Repeat exactly, and only, the lines of the entries below from the one with "This tool allows" through the one with "You can manage email", both ends included.

RECORDS FOR PROCESSING —

##############################

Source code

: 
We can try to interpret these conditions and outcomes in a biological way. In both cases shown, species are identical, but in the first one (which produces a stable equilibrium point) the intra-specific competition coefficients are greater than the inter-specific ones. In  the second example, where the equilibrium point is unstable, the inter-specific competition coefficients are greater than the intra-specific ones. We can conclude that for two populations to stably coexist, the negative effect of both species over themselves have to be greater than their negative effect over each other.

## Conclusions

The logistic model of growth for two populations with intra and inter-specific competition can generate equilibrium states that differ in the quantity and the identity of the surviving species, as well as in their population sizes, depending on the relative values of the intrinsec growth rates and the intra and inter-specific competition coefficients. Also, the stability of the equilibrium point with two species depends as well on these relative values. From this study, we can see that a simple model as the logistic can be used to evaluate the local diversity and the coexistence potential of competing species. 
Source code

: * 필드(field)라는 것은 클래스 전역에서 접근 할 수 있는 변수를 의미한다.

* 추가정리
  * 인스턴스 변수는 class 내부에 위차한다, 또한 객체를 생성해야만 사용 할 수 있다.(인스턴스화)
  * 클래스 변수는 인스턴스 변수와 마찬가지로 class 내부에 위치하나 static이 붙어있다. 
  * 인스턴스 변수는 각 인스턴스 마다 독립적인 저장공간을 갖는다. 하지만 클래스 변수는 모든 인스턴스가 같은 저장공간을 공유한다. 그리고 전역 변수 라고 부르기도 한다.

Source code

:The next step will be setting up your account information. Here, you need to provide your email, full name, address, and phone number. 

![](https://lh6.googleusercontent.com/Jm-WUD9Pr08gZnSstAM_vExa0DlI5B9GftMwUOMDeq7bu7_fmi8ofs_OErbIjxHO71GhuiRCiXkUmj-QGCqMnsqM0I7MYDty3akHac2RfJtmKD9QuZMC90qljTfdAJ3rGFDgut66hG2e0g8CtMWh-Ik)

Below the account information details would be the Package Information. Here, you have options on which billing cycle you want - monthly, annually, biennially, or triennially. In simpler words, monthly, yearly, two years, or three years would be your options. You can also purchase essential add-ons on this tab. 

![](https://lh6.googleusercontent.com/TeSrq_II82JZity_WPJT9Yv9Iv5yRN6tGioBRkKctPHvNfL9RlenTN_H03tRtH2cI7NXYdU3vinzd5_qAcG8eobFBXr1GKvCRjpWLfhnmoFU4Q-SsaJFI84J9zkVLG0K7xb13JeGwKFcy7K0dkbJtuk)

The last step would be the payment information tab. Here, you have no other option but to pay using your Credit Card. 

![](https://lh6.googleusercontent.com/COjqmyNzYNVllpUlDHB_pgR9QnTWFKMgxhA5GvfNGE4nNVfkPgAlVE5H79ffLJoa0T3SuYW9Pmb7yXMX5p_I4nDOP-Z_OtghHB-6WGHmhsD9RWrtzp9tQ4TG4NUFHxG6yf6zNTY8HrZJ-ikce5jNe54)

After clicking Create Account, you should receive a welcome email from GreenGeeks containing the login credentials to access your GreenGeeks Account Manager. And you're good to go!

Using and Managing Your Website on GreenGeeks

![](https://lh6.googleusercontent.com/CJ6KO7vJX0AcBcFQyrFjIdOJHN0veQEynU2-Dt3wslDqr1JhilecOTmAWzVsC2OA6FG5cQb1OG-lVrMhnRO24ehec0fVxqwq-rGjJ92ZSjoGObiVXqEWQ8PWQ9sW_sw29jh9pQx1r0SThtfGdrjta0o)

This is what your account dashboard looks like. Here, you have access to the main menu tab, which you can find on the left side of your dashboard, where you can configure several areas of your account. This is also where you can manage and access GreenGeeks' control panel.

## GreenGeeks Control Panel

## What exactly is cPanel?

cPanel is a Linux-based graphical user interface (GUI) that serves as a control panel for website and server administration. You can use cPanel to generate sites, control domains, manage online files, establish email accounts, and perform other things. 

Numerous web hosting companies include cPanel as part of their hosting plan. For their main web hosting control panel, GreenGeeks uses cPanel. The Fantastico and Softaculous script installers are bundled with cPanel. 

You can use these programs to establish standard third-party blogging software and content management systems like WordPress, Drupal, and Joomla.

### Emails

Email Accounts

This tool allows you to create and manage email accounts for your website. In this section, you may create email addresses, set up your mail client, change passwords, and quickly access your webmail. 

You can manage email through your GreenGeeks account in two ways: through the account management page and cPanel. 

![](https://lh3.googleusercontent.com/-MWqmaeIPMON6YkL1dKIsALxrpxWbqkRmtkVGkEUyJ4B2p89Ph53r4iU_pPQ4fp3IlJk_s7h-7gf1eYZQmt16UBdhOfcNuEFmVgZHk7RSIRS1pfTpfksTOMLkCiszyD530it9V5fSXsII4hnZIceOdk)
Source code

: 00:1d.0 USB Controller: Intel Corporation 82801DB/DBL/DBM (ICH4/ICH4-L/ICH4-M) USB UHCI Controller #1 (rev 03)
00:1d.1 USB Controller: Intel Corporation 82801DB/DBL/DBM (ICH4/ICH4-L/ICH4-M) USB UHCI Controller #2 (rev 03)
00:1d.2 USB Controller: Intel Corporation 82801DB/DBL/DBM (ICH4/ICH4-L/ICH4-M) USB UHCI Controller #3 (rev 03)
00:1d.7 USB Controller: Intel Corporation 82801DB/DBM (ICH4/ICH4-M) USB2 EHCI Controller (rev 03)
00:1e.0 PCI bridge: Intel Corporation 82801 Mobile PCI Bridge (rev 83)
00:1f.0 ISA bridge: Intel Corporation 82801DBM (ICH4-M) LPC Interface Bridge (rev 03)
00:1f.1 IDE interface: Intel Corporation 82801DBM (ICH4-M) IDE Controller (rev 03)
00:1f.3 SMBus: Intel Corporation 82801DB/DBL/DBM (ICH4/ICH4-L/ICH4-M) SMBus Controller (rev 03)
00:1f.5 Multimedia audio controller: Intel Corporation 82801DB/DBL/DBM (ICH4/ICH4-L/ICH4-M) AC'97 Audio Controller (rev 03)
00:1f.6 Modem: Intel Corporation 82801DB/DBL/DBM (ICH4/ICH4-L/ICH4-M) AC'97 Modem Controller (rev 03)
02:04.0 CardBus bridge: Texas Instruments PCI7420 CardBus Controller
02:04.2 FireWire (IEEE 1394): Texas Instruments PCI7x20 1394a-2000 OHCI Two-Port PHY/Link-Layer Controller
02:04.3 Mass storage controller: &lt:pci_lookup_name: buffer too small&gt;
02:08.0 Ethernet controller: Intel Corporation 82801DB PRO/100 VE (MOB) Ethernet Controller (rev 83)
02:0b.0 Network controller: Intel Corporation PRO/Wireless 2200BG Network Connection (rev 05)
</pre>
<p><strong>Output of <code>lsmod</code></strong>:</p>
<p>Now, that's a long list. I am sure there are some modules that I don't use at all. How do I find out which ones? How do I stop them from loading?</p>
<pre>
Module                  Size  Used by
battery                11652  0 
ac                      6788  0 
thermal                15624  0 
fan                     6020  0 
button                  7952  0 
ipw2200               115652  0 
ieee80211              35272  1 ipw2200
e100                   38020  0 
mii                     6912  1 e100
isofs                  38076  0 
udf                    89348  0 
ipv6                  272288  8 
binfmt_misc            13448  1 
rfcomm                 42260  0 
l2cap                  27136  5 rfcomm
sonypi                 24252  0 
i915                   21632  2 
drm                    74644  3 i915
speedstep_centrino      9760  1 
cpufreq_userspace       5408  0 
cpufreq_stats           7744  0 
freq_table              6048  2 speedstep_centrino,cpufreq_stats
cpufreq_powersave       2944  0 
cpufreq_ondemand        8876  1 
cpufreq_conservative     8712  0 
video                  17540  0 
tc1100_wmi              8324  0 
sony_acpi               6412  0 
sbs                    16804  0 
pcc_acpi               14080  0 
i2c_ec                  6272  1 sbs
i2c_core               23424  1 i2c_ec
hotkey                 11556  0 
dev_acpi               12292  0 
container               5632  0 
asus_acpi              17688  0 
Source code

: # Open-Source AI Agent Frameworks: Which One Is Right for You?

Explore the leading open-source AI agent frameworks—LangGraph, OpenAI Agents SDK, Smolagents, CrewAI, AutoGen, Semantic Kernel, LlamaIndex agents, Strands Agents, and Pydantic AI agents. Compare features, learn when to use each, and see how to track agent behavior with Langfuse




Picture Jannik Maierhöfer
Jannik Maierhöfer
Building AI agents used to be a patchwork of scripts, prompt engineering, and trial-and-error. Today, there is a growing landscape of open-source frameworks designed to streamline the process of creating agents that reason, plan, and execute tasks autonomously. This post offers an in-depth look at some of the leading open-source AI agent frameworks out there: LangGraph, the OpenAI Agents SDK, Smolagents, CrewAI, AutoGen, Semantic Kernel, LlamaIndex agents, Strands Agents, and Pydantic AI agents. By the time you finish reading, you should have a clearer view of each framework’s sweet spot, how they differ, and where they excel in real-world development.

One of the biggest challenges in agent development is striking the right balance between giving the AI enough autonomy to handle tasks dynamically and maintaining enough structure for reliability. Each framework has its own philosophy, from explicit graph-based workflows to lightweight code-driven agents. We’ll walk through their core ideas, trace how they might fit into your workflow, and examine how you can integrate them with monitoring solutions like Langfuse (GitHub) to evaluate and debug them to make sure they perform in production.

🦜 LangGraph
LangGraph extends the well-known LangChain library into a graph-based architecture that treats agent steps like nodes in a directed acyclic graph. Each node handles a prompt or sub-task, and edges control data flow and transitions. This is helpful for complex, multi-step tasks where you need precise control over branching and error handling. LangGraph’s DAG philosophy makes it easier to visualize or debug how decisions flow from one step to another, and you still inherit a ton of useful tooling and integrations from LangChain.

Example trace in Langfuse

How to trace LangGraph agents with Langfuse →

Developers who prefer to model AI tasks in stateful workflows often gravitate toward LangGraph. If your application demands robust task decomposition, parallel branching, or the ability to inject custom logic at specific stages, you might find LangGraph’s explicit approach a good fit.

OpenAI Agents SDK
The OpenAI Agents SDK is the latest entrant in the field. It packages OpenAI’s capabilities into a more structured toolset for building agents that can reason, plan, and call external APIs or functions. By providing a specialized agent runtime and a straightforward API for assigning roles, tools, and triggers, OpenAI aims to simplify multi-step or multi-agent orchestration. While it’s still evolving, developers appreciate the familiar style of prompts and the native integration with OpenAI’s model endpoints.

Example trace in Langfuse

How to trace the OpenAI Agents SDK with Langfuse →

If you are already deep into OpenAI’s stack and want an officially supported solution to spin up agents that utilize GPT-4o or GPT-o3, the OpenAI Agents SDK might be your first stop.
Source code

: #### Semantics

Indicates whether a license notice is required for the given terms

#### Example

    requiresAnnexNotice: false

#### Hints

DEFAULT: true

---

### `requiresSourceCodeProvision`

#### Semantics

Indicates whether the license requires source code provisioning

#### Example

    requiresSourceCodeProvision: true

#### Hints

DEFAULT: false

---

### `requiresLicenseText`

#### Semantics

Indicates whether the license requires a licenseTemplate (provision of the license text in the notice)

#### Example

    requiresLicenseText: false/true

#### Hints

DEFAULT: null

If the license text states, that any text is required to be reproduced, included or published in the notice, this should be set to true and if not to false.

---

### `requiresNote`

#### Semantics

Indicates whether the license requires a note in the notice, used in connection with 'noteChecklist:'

##############################

YOUR RESPONSE —
This tool allows you to create and manage email accounts for your website. In this section, you may create email addresses, set up your mail client, change passwords, and quickly access your webmail. 

You can manage email through your GreenGeeks account in two ways: through the account management page and cPanel. 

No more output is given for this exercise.